Corporate/LLC Records Maintenance
Corporate records is not the most exciting subject in the world. Many people don’t want to bother with corporate records, and many people don’t, until it’s too late. When an auditor comes knocking, business liability has people trying to get behind the “corporate veil” or internal problems shine a light on the corporate records, it can be a nightmare if they aren’t in order.
The Drendel & Jansons Law Group provides corporate record maintenance for many dozens of corporations and LLCs from year to year for a flat fee. We also provide ongoing support and consultation for the business owners to guide them in maintaining the formalities of corporations and LLCs that are necessary to avoid personal liability for business obligations.
Keeping corporate or LLC records in order is just one aspect of observing the formalities that will protect you from the liabilities of your business. We go beyond the process of maintaining records to educate business clients to avoid unnecessary liability.
Record Maintenance Requirements
A corporation operates as a liability shield for the owners (shareholders) because a corporation is considered its own “person” in the law. A corporation is considered its own legal entity capable of entering into contracts, incurring liabilities and making profits (so we hope). The shareholders are only at risk for the capital they put into the corporation in exchange for their stock – if they do things right.
A corporation only protects the owners (shareholders) from the liabilities of a business if the shareholders observe the formalities of doing business as a corporation. Merely incorporating a business is not enough to provide protection; the business must operate like a corporation to be treated like one. Since a corporation is considered separate, and distinct from its shareholders, a corporation must “act” separate and distinct from its shareholders. This is true whether the corporation is IBM or Joe Smith Incorporated.
The Business Corporation Act provides the basic process by which all corporations must act. Shareholders elect directors. Directors appoint officers. Officers run the day to day business, which includes making routine decisions, signing checks and so on. When the president of a corporation signs a document, it is not intended to be a document binding on the person who is the president; the document is intended to be signed by the president on behalf of (as a representative of) the corporation and binds the corporation. The same principles apply in slightly different ways with LLCs.
Electing Directors And Appointing Officers
The process of electing directors and appointing officers should take place every year, according to the Business Corporation Act. The election of directors is done at an annual shareholders’ meeting. The appointment of officers is done at an annual directors’ meeting. This must be done even when there is only one shareholder who is also the only director and the only officer. If the business is incorporated, the business must operate like a corporation.
if the owner of the business that is incorporated does not operate the business like a corporation, however, courts will ignore the corporate shell and hold the owner liable for the business debts and liabilities.

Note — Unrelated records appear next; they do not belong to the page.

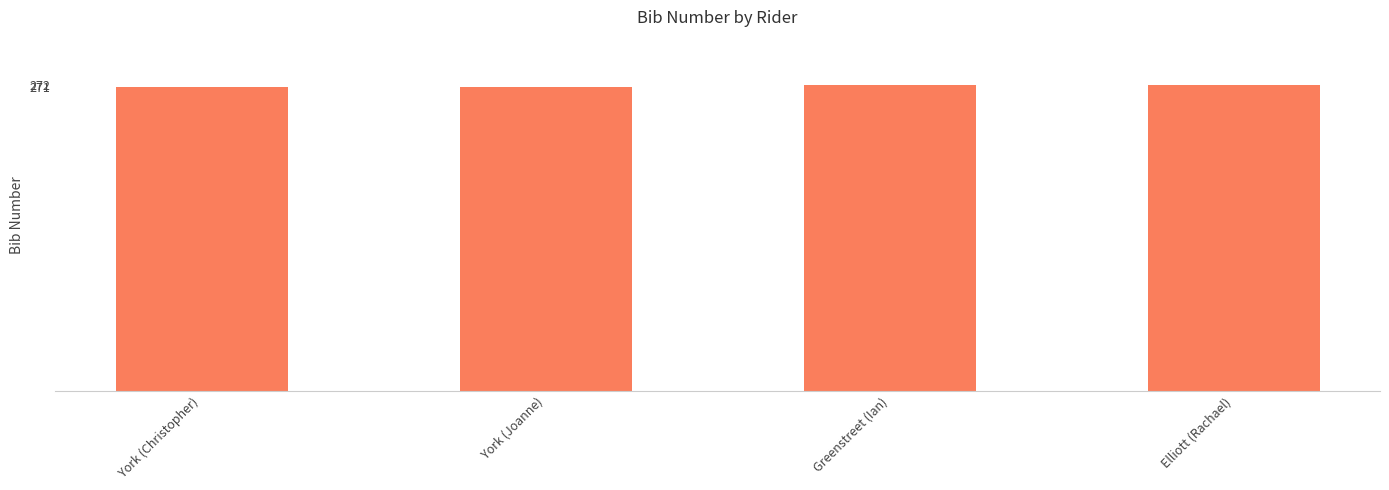

How many values are between 271 and 272?

4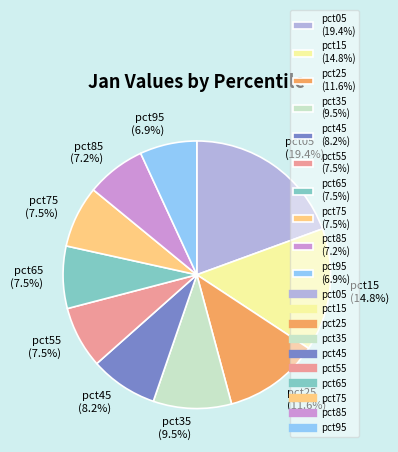

To the nearest percent, what portion does pct15 represent?

15%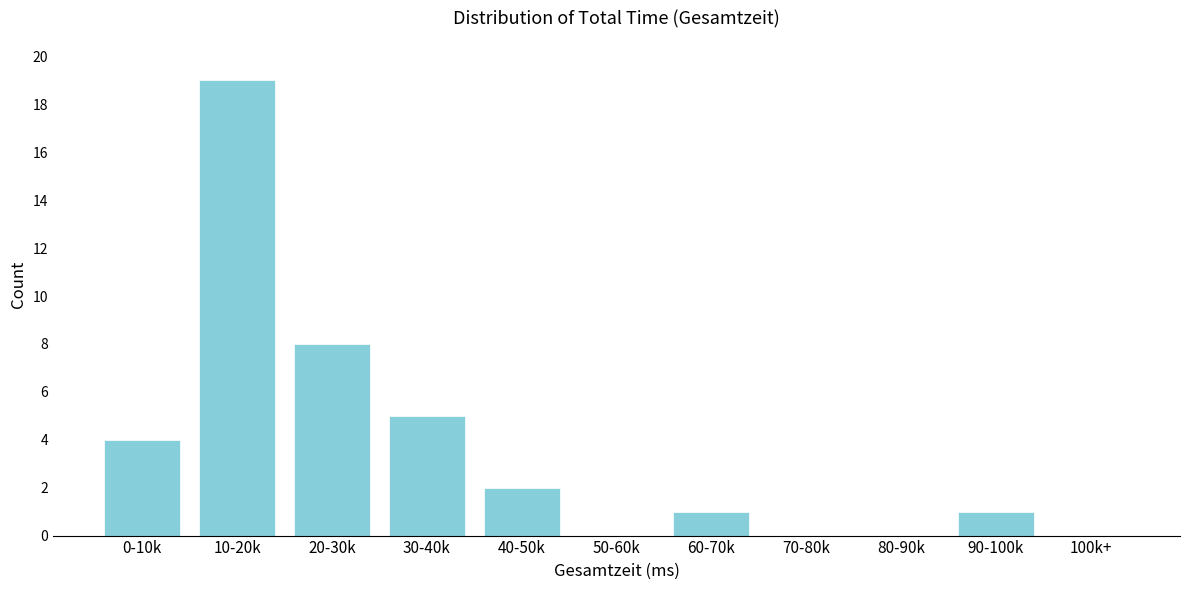

Reading left to right, what are all the values shown in this chart?

0-10k=4	10-20k=19	20-30k=8	30-40k=5	40-50k=2	50-60k=0	60-70k=1	70-80k=0	80-90k=0	90-100k=1	100k+=0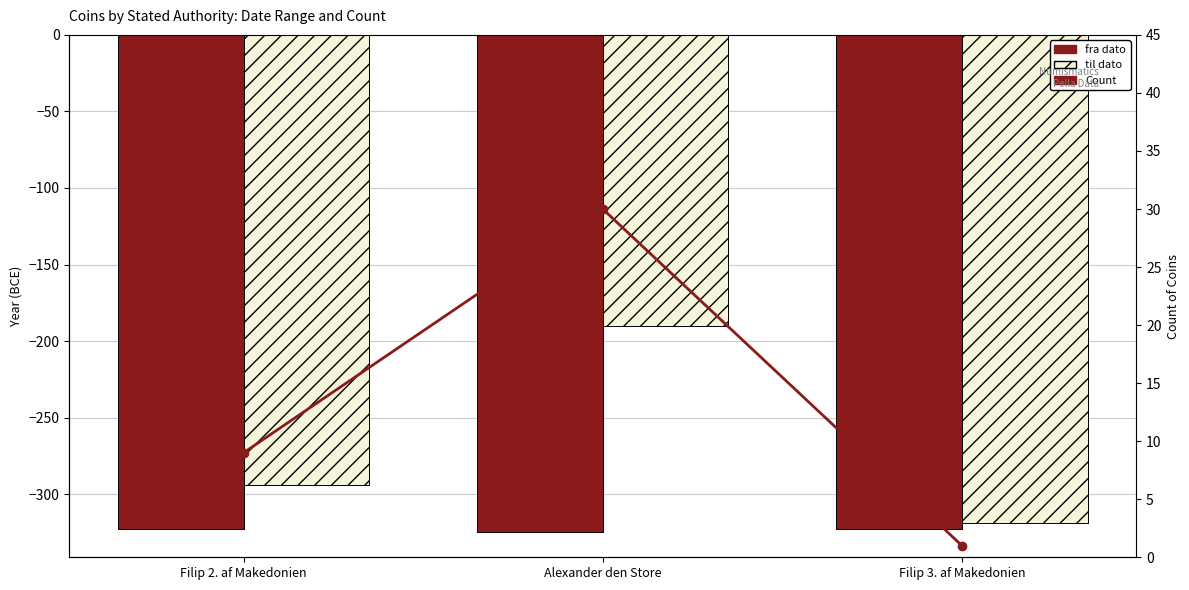

Count the fra dato values in the range -325 to -323.

3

If the IRS audits and finds that a corporate business hasn’t been treated like a corporate business, the tax consequences could prove onerous.
Regardless of the size of a corporation, the corporate formalities must be respected, and corporate records must be kept demonstrating that the formalities have been observed. The burden is on the shareholders to prove the business has been operated according to the proper formalities. We help make sure a shareholder or LLC member never has to worry about the mundane formalities of corporate or LLC structure.